Wednesday, November 11, 2009

Lynn Agre, MPH , School of Social Work, Rutgers University, Piscataway, NJ
N. Andrew Peterson, PhD , School of Social Work, Rutgers University, New Brunswick, NJ
This study examines if self-rated risk perception (risk proneness) mediates the effects of health behavior determinants, which include depression, parenting and neighborhood quality on health behaviors. While peer pressure could be a measure of influence, little research has explored the effect of parental education, especially maternal education as a protective factor/social support mechanism in predicting health behavior outcomes. This research utilizes a national representative sample, the NLSY 1998 Young Adult cohort, to demonstrate the mediational role of risk proneness – how environment influences cognition – in safeguarding against adolescent deleterious health choices. Self-rated risk proneness, in conjunction with the psychosocial and environmental factors, is evaluated in path analysis (n=1786) as a mediating step to engaging in alcohol and tobacco use and sexual behavior. Results reveal that depressive symptoms are an underlying factor in risk proneness (higher sensation seeking likelihood) among white adolescents whose mothers have lower educational attainment, particularly females engaging in concomitant alcohol use and sexual risk taking. However, depression has no association with risk proneness among African American adolescents whose mothers have higher educational attainment or lower educational attainment. Yet, path analysis does demonstrate, through temporal ordering, that risk proneness (sensation seeking) is a mediator in the sequence to alcohol use and sexual risk taking among white adolescents of mothers with both higher and lower educational attainment, and among African American adolescents of mothers with lower educational attainment. These group differences in mother's educational attainment contribute to the development of targeted community interventions among adolescents in varied neighborhood contexts.

Learning Objectives:
1. Examine how mother’s education level as a risk or protective factor/social support mechanism can predict adolescent deleterious or prosocial health behaviors through intergenerational transfer of health. 2. Apply path analysis to elucidate differences between and within adolescent groups by maternal educational attainment. 3. Identify psychosocial profiles of vulnerable adolescents, at the individual, family and environmental level for targeted intervention strategies.

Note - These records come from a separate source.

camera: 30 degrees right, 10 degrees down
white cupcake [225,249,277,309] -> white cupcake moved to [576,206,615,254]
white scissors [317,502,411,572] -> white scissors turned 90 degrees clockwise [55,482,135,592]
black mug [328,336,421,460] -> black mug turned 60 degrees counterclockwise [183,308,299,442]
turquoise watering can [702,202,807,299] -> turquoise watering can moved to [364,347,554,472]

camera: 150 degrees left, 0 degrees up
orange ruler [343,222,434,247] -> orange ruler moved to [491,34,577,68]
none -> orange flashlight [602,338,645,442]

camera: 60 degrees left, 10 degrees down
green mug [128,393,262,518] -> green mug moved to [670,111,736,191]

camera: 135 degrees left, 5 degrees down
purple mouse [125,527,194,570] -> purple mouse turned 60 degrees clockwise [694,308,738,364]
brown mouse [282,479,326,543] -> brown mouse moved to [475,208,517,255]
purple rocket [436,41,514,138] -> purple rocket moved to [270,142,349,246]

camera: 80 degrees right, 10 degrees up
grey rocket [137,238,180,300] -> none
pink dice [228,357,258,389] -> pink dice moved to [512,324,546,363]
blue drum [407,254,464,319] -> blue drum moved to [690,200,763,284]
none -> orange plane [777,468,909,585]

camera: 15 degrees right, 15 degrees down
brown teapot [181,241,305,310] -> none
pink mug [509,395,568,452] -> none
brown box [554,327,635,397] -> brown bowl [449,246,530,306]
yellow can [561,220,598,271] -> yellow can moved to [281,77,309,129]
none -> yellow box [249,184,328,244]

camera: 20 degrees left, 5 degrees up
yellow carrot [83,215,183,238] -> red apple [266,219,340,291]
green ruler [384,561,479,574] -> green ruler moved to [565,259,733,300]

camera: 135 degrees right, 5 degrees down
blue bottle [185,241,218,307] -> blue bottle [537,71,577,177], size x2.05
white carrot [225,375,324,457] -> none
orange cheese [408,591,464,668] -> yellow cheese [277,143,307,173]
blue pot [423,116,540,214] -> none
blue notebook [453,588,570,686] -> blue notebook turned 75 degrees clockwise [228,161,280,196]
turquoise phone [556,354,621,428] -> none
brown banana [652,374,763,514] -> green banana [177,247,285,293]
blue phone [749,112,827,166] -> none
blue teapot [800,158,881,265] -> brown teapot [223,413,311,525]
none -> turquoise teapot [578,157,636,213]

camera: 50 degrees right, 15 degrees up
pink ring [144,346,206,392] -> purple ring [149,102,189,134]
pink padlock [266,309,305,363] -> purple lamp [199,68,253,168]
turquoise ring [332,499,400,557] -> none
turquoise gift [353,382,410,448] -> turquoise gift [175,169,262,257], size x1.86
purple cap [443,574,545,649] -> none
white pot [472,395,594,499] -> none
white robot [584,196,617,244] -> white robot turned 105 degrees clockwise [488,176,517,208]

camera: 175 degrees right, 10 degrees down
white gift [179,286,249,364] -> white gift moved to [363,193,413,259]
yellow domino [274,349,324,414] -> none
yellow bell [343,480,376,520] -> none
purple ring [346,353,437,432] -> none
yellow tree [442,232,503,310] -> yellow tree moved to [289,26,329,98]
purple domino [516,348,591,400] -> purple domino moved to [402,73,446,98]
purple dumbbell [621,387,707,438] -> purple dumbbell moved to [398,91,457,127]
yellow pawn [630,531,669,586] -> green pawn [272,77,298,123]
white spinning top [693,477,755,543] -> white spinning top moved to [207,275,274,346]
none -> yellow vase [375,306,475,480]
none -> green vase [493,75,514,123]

Keywords: Adolescent Health, Risk Taking Behavior

Presenting author's disclosure statement:

Qualified on the content I am responsible for because: Research conducted as part of doctoral work in partial completion of the Ph.D. in Social Work from Rutgers University
Any relevant financial relationships? No

I agree to comply with the American Public Health Association Conflict of Interest and Commercial Support Guidelines, and to disclose to the participants any off-label or experimental uses of a commercial product or service discussed in my presentation.